Schiff and the former FBI officials noted that the Mueller report says FBI agents who worked alongside the Mueller team sent counterintelligence reports back to headquarters, the contents of which are not included in the Mueller report.

The Republican witness, Andrew McCarthy, a former federal prosecutor who writes for National Review, testified that members of the Trump campaign should have called the FBI when Russians approached them with offers of assistance.

But Republican lawmakers dismissed any notion that the Trump campaign behaved inappropriately. The real scandal, they said, was that the FBI opened a counterintelligence investigation into an American political campaign.

Rep. Devin Nunes of California, the ranking Republican on the committee, called the Mueller report "a shoddy political hit piece."

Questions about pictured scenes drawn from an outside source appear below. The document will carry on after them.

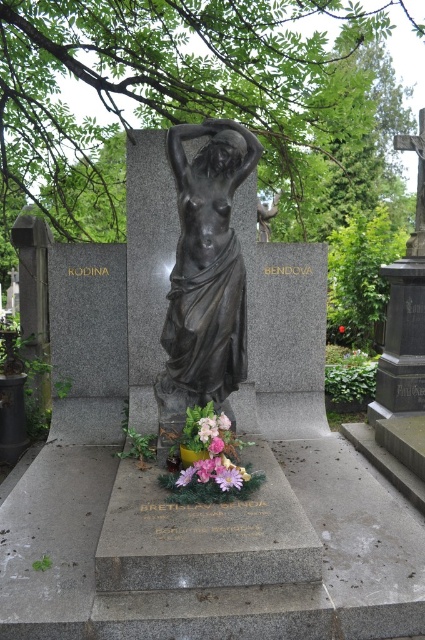
Question: Can you confirm if purple matte flower at center is bigger than pink matte flower at center?

Choices:
 (A) no
 (B) yes

Answer: (B)

Question: Which point is closer to the camera?

Choices:
 (A) (231, 483)
 (B) (218, 260)
 (C) (340, 326)
 (D) (197, 420)

Answer: (A)

Question: Does pink floral bouquet at center appear under pink matte flower at center?

Choices:
 (A) no
 (B) yes

Answer: (B)

Question: Among these points, which one is nearest to the camera?

Choices:
 (A) (176, 321)
 (B) (237, 488)

Answer: (B)

Question: Which of the following is the farthest from the observer?

Choices:
 (A) pink matte flower at center
 (B) bronze statue at center

Answer: (A)

Question: Is the position of purple matte flower at center more distant than that of pink matte flower at center?

Choices:
 (A) yes
 (B) no

Answer: (B)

Schiff sees it much differently.

"Volume I of the report outlines a 'sweeping and systematic' effort by Russia to interfere in the 2016 election for the benefit of Donald Trump," he said. "It establishes that the Trump campaign welcomed the Russian interference because it 'expected it would benefit electorally from information stolen and released through Russian effort.' It shows how the Trump campaign built the theft and dumping of the Russian stolen documents into its campaign messaging and strategy. And as the special counsel made clear, it sets out in great detail why the conduct in his report should concern every American."